REVIEW: Mark Lewandowski's Waller at the Fringe Bar in Bristol.

Waller in Bristol
Photo credit:Jon Taylor
Mark Lewandowski's Waller
(Fringe Bar, Bristol. 24 May, 2017. Review by Jon Turney)

Bassist Mark Lewandowski’s Waller project has just given us a warmly received CD, recorded live at the Vortex. (Reviewed here). This Bristol date, filling the steamy back room of Bristol’s Fringe bar on the hottest day of the year, is part of a UK tour giving the rest of us the chance to hear the trio’s take on a matchless maestro.

Will Glaser is on drums tonight, in place of Paul Clarvis, and Liam Noble is subduing a slightly cranky Fender Rhodes instead of the acoustic instrument on the recording. The differences are intriguing. Waller tunes - mainly ones we all know although the leader mentions a few times that the man produced 400 compositions - cry out for a clean, emphatic bounce, and Glaser punches it out as exuberantlly as Clarvis. The drummer is obviously having a ball throughout, allowing himself a few startling detonations in the second set, as well as an extended spoons solo. Noble’s electric instrument, which he prefers to rigs that simulate an acoustic sound, doesn’t have the sparkle I associate with Waller, and that graces the CD. But he does such good things with it that one soon stops noticing. The second set opener, Martinique, with a Caribbean feel akin to Rollins’ St Thomas, sounds as if made for the Rhodes, and so does the doo-wop treatment of Let’s Pretend that There’s a Moon.

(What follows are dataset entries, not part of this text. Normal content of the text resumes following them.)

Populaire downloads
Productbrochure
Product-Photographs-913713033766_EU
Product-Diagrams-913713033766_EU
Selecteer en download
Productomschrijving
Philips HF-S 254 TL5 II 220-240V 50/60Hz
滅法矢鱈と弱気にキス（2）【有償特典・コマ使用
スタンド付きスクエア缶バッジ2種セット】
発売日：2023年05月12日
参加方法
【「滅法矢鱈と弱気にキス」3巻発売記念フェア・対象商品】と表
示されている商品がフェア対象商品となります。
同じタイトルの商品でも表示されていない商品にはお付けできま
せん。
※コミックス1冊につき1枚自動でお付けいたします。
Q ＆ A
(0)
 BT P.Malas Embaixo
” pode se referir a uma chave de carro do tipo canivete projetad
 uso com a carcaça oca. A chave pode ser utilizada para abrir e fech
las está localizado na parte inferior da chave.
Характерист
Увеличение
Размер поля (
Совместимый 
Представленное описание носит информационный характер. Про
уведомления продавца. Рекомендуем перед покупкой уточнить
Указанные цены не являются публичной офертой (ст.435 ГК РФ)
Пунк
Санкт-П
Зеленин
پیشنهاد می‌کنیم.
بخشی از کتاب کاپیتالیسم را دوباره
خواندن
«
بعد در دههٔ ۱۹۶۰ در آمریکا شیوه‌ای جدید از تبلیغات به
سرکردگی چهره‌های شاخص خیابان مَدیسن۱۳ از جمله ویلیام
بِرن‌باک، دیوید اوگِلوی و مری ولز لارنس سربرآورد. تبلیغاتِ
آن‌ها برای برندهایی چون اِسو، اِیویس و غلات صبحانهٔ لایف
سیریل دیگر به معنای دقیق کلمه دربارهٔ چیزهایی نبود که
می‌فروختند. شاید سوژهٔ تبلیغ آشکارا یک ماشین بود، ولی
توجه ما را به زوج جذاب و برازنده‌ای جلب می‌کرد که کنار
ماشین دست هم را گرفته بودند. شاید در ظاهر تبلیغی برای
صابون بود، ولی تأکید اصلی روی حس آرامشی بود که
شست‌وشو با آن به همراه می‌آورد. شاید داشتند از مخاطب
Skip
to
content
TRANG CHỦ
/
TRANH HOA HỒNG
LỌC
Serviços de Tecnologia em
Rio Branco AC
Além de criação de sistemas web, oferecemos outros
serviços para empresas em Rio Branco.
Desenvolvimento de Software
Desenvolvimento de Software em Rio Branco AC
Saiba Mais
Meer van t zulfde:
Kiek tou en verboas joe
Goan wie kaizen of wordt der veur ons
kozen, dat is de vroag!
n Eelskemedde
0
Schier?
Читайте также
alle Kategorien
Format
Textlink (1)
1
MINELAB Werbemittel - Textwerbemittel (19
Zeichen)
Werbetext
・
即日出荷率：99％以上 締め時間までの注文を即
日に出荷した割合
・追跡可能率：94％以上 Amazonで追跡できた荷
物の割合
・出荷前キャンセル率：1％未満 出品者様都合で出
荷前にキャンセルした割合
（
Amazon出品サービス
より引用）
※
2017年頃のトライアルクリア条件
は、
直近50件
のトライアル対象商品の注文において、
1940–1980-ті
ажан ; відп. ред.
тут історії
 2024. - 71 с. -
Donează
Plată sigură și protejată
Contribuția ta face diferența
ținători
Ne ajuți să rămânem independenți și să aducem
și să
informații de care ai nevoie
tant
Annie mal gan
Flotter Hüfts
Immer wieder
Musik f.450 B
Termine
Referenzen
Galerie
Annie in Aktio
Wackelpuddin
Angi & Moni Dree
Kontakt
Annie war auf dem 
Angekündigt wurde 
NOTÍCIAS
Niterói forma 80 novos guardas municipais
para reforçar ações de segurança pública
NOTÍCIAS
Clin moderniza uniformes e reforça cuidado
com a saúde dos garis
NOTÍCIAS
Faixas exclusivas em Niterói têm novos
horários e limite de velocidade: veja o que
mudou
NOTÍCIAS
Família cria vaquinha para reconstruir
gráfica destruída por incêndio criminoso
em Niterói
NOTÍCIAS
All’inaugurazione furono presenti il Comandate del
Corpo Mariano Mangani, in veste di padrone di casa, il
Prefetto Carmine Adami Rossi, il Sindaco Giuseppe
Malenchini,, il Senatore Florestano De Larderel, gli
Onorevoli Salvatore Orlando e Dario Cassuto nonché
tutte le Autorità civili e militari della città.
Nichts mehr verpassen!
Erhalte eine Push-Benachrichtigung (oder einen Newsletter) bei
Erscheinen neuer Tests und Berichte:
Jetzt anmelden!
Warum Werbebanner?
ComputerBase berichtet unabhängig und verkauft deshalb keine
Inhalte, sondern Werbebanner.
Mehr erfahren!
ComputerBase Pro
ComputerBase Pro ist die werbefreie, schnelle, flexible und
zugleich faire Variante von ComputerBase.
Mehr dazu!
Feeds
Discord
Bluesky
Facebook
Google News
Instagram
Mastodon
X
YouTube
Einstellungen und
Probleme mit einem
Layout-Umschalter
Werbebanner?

That pair show Lewandowski’s project is still developing, with tunes that don’t appear on the CD. We hear plenty that do as well: an outrageously funked up Honeysuckle Rose; Jitterbug Waltz stated then mutated appealingly in a way strongly reminiscent of Air’s early treatments of Jelly Roll Morton. The leader’s bass here even takes on a touch of the great Fred Hopkins, I fancy, just as I swear I caught hints of Dave Holland in his magisterial solo bass feature later on.

As that suggests, there are big helpings of strong improvisation, as the band stretch out mid-tour. But the way the trio relish Waller’s tunes, and the arrangements - bending and twisting familiar numbers in delightfully unexpected ways - is also a pleasure. It’s not all fun and games - Black and Blue, New Orleans march-style, is suitably funereal. But it is all deliciously well done.

This is a marvellous new take on an old master. It’s also one of the most enjoyable musical evenings of the year from three players who rise brilliantly to the challenge of refreshing music that was always intensely lovable but can now seem hackneyed. Not here. It just sounds as the best jazz does in the moment: simply the right way to play.